While we await Nicolas Sarkozy’s formal reelection announcement in a post-Valentines’s haze, a new poll shows that former prime minister Dominique de Villepin has leaped to the head of French polls…
…among a survey of who voters believe is the sexiest candidate.
Unfortunately, de Villepin hasn’t been able to gain any traction in the race — in polls for presidential preference, he typically draws somewhere in the low single digits. De Villepin’s unpopularity dates from the waning days of the Chirac presidency; de Villepin became prime minister in May 2005 following the defeat of France’s referendum on the EU constitution. De Villepin was viewed as less decisive than Sarkozy, particular during a series of riots in the banlieues of Paris and throughout France in autumn 2005, and during a series of student strikes following the introduction of a 2006 jobs contract that would make it easier for employers to fire young employees (and thereby reducing youth unemployment).
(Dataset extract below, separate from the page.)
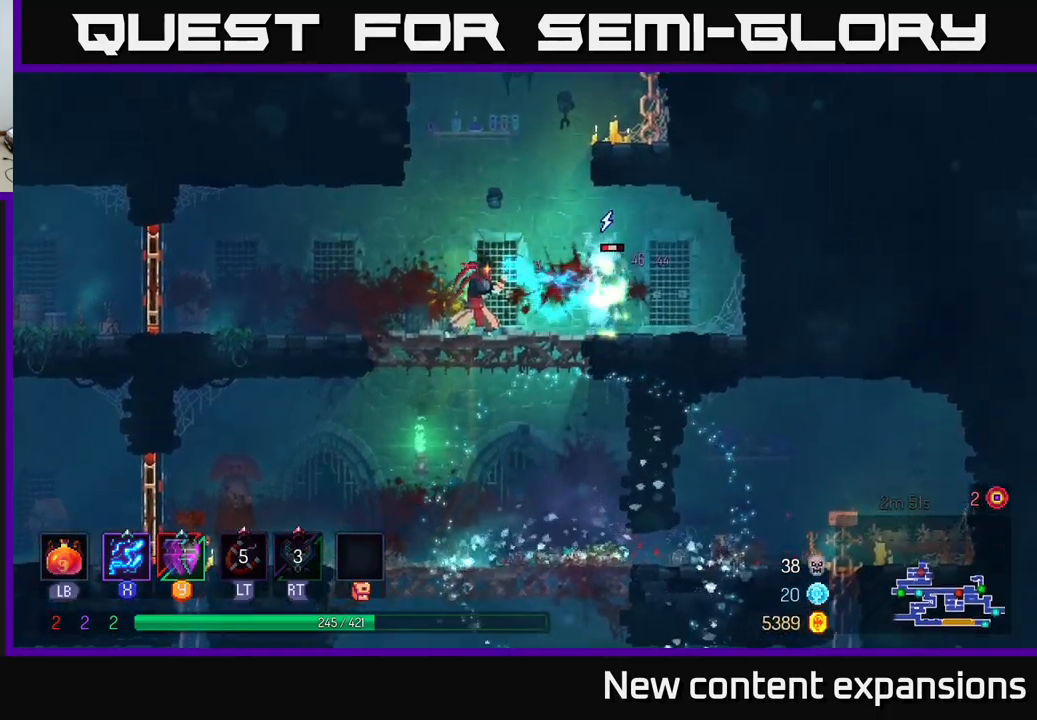
{"dt_ms": 500, "buttons": ["X"], "left_stick": "center", "right_stick": "center", "events": [[67, "left_stick", "down"], [267, "left_stick", "right"], [500, "left_stick", "center"]]}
De Villepin was also implicated, but acquitted in 2010, of charges of wrongdoing in the Clearstream affair. Essentially, he was thought to have colluded with other Chirac officials to hide from French judges the fact that an alleged laundering charge against several top French officials was not credible. Those top officials, however, included Sarkozy, who as Chirac’s interior minister, ruffled de Villepin and ultimately overshadowed the unpopular prime minister as the presumptive heir to Chirac in 2007.
Although he was a popular foreign minister and led the case for France in the United Nations in opposition to the U.S.-led war against Iraq, de Villepin’s lack of any prior electoral success and his aristocratic mien have handicapped him in the past.
Meanwhile, Sarkozy placed well below de Villepin in the “sexiest” poll with just 7%. I wonder what Carla Bruni has to say about that.
Poor François Hollande, who has led polls for presidential preference since last year, placed at the bottom with only 2%, notwithstanding his moderate weight loss and somewhat of a makeover.
I wonder (even more) what Ségolène Royal has to say about that.